Наиболее трудноразрешимой становится проблема, противоречие личного и общего: личного в духе протестантизма и православной религии. Попытки разрешить его как раз и предпринимались в художественной литературе путем моделирования «средней зоны», под которой следует понимать именно личностное (в духе философии религиозного персонализма, «симфонической личности» Карсавина), а не индивидуальное эго-начало. Бессмысленные шатания между плюсом и минусом, отрицание плюса и минуса (т. к. герой всегда между) ведет к погружению, например у М.Ю. Лермонтова, во внутренний мир, воспоминание, что равносильно смерти относительно внешней реальности. Человек, уподобляясь христианскому аскету, отстраняет все свои помыслы и действия от внешнего мира, который, кроме насилия над ним, не производит ровным счетом ничего (в поэме С. Есенина «Анна Снегина» — это война). Погружение в себя мыслится более ценным, чем все богатства мира, т. к. при этом восстанавливается образ и подобие Божие. В себе и из себя герой реконструирует мир прошлого, воспоминаний: часто — детства — идеала для любого на все времена. Эта сказка Обломовки становится реальней всей мертвенной обстановки настоящего, изношенного халата и убогих посетителей.

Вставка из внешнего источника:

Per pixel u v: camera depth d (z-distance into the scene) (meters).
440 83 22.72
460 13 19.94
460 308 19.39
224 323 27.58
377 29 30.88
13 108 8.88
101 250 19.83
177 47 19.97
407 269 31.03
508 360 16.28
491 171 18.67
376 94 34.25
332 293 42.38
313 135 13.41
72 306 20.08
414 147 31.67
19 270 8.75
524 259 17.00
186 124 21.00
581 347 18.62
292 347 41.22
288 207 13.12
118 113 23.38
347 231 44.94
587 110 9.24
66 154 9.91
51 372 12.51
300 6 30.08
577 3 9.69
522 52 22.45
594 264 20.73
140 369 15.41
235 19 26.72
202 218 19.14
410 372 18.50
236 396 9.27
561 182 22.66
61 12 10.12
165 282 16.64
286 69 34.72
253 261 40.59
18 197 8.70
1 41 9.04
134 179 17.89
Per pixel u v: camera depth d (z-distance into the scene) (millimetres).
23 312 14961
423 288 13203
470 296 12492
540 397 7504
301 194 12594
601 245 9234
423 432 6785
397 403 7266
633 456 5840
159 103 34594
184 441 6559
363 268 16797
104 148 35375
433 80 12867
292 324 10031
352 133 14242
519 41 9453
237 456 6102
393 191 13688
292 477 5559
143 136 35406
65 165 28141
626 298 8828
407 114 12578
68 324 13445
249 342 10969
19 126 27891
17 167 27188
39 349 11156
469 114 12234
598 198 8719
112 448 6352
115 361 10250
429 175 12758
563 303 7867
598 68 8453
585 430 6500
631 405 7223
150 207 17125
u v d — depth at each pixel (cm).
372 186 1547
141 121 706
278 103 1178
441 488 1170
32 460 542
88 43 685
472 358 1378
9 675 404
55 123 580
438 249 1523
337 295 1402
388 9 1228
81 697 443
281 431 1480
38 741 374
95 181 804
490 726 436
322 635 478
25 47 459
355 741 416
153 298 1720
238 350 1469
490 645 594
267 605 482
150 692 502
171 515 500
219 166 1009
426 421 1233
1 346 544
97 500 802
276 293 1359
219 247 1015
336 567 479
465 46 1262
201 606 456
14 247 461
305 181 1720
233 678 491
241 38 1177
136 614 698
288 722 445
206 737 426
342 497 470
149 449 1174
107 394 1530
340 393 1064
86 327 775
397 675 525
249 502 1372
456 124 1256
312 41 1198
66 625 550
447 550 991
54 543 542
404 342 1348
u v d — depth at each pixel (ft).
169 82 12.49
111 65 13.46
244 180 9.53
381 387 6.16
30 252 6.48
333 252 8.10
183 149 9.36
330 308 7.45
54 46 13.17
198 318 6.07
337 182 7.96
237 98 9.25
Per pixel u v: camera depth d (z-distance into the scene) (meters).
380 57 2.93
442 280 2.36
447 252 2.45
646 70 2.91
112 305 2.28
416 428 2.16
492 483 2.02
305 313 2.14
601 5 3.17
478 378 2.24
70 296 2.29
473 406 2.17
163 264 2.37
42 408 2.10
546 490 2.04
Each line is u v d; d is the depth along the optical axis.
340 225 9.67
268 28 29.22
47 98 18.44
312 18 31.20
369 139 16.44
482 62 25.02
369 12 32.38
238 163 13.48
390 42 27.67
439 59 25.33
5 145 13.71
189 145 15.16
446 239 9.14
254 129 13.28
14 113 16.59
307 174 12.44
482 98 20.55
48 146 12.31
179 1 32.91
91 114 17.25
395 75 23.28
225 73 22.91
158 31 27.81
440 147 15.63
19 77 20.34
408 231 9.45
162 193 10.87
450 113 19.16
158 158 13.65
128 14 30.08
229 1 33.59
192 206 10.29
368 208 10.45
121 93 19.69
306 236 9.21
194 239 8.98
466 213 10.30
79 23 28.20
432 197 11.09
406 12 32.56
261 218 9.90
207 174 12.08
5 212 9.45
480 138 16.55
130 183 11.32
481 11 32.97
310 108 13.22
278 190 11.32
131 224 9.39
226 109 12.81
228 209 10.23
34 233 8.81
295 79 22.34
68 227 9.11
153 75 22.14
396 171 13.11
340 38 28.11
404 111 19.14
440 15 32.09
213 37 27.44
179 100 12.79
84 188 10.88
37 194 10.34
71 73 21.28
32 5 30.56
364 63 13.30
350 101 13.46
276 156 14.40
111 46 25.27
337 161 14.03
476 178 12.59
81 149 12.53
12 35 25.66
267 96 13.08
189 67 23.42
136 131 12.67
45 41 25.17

Время диктует невозможность возвращения, личность преодолевает пространство и время и через возвращение в прошлое обретает свой, утраченный в настоящем, лик — детство, образ ребенка, например у Лермонтова (не случайно в описании Печорина наряду с чертами мужчины, женщины, лошади в его облике, также присутствует и что-то детское), душевное спокойствие и гармонию Обломова, любовь у героя «Анны Снегиной» С. Есенина. Наряду с внешней тенденцией к сведению противоречий жизни до крайности с последующим устранением их путем хирургической операции, существует и другая — уход от противоречий общественной жизни и погружение в свой внутренний мир. Именно эту тенденцию изображения внешне непримечательного, но цельного и прекрасного внутри и не замечает в русской литературе Эпштейн, между тем, она берет свое начало еще в византийской культуре,[60] имеет религиозные корни и является следствием усталости человека от бесконечного «внешнего выражения» (слова П. Новгородцева). Он не с теми и не с теми, не с белыми и не с красными: он с Богом, а значит, и с собой, и в себе, но в то же время он «доктор», а значит, и подспудно соучастник (Б. Пастернак «Доктор Живаго»).